◆ AIM OF THE EXERCISE
Within the data below, state how many lines contain the string "equal". Provide the number only.

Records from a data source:
+++
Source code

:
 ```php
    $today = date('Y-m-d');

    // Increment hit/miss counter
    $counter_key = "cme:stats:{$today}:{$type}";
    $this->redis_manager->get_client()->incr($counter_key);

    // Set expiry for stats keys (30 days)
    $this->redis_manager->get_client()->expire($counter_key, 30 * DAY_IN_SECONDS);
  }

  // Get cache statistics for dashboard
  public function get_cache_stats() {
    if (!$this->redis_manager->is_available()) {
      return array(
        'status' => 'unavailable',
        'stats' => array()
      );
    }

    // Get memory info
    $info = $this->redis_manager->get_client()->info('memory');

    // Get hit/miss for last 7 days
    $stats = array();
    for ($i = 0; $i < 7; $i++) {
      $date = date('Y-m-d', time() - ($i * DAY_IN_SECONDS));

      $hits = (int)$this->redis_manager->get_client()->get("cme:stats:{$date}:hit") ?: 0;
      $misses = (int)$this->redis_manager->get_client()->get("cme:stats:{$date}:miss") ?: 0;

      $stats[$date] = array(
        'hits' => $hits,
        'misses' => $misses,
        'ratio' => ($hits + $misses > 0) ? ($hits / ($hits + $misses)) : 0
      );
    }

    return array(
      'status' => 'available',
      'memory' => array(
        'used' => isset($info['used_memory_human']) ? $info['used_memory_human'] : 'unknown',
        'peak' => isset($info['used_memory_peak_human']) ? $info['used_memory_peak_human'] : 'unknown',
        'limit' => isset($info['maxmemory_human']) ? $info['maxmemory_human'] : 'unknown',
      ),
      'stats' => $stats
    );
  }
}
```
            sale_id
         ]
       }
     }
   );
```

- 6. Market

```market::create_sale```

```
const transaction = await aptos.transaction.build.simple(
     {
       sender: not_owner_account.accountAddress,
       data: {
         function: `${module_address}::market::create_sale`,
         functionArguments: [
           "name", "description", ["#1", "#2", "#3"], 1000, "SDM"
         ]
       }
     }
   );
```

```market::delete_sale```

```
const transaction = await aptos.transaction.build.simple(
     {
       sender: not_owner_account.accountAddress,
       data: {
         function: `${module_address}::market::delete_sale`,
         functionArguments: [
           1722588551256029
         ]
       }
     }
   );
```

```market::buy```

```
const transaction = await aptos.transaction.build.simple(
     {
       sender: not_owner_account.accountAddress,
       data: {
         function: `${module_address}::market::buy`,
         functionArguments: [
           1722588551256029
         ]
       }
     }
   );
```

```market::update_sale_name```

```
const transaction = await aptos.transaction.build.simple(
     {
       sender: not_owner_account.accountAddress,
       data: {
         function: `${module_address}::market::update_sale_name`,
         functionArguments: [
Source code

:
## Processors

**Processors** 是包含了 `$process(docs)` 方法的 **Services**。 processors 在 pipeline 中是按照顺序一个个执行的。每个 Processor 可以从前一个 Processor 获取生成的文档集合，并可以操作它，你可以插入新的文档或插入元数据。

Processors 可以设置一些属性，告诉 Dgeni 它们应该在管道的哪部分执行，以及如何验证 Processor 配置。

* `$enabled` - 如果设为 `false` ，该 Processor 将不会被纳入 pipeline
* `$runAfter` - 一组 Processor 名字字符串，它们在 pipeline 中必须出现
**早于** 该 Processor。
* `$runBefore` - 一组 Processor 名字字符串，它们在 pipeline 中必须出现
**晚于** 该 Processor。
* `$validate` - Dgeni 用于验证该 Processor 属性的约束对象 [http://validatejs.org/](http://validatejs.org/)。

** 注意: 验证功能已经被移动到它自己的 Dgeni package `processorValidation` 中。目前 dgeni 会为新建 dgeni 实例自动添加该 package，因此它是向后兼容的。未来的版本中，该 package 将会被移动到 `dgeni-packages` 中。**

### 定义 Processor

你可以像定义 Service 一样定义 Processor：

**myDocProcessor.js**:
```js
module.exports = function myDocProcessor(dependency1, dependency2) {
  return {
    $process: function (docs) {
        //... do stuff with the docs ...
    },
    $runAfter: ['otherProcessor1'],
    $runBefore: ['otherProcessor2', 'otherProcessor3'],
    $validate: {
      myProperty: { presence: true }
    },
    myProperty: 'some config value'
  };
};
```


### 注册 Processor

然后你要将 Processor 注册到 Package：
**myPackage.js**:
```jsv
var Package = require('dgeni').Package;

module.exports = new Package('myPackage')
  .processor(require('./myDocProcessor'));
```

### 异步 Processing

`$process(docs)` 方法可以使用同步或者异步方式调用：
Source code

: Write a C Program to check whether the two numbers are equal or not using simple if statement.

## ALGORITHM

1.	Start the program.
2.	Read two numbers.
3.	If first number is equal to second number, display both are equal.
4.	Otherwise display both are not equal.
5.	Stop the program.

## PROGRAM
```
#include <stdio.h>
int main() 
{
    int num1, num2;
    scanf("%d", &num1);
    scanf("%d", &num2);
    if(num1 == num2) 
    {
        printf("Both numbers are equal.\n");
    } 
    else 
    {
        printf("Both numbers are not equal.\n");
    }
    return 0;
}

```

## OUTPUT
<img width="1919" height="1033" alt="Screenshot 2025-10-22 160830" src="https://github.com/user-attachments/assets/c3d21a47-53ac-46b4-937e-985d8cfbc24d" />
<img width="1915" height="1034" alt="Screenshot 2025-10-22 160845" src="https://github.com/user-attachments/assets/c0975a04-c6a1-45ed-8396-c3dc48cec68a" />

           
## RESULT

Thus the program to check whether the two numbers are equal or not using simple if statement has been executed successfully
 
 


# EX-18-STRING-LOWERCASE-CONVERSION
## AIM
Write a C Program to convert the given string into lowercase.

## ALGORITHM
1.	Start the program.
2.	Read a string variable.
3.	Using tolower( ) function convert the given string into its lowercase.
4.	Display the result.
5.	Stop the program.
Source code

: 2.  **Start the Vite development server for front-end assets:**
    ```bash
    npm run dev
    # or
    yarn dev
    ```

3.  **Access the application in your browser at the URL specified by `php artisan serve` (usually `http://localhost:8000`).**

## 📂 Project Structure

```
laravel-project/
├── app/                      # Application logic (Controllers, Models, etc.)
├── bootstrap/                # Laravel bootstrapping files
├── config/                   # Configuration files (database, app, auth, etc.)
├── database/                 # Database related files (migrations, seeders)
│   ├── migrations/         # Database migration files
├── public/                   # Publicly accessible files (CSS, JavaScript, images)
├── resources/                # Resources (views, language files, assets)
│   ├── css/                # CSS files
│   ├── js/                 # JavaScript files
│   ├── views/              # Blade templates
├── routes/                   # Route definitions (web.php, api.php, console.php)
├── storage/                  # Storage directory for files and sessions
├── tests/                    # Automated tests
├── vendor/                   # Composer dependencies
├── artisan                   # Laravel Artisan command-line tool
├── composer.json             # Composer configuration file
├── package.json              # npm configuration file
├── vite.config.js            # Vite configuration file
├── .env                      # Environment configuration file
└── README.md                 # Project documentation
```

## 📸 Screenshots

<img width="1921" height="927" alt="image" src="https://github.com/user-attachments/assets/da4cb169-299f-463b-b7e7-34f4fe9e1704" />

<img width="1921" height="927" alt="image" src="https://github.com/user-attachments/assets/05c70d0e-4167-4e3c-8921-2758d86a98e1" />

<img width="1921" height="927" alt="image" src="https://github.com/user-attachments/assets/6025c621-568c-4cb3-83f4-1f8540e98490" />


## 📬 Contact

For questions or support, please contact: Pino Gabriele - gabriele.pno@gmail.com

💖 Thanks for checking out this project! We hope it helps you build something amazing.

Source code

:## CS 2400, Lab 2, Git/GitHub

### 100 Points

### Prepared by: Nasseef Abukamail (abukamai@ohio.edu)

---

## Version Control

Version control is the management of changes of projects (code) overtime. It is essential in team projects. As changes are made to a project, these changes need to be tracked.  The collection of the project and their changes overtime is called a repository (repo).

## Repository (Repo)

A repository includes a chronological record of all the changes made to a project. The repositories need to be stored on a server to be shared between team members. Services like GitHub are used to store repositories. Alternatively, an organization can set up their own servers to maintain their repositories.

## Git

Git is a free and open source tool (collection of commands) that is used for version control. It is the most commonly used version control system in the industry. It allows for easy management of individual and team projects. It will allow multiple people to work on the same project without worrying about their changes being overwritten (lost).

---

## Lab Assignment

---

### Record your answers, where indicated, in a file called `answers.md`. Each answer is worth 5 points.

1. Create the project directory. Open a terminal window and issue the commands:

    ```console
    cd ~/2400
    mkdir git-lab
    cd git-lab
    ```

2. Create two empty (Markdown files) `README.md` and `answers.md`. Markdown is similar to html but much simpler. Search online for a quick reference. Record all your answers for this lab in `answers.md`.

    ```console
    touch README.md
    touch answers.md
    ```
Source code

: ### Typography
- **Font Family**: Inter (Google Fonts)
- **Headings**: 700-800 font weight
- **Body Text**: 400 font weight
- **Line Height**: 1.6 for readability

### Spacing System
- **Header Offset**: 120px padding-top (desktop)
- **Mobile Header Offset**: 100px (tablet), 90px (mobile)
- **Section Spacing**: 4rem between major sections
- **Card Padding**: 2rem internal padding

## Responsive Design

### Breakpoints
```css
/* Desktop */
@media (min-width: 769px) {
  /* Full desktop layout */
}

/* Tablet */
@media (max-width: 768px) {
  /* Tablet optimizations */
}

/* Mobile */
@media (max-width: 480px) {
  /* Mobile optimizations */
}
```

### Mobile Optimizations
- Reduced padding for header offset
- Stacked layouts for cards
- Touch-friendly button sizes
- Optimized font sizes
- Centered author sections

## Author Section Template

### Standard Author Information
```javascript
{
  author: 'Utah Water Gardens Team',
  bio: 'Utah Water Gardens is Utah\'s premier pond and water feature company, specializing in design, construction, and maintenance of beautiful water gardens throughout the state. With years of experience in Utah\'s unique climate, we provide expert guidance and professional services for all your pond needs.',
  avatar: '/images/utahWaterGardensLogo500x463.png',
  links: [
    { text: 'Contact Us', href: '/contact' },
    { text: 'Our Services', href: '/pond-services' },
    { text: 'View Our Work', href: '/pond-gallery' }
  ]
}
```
+++
◆ THE COMPLETED TASK
6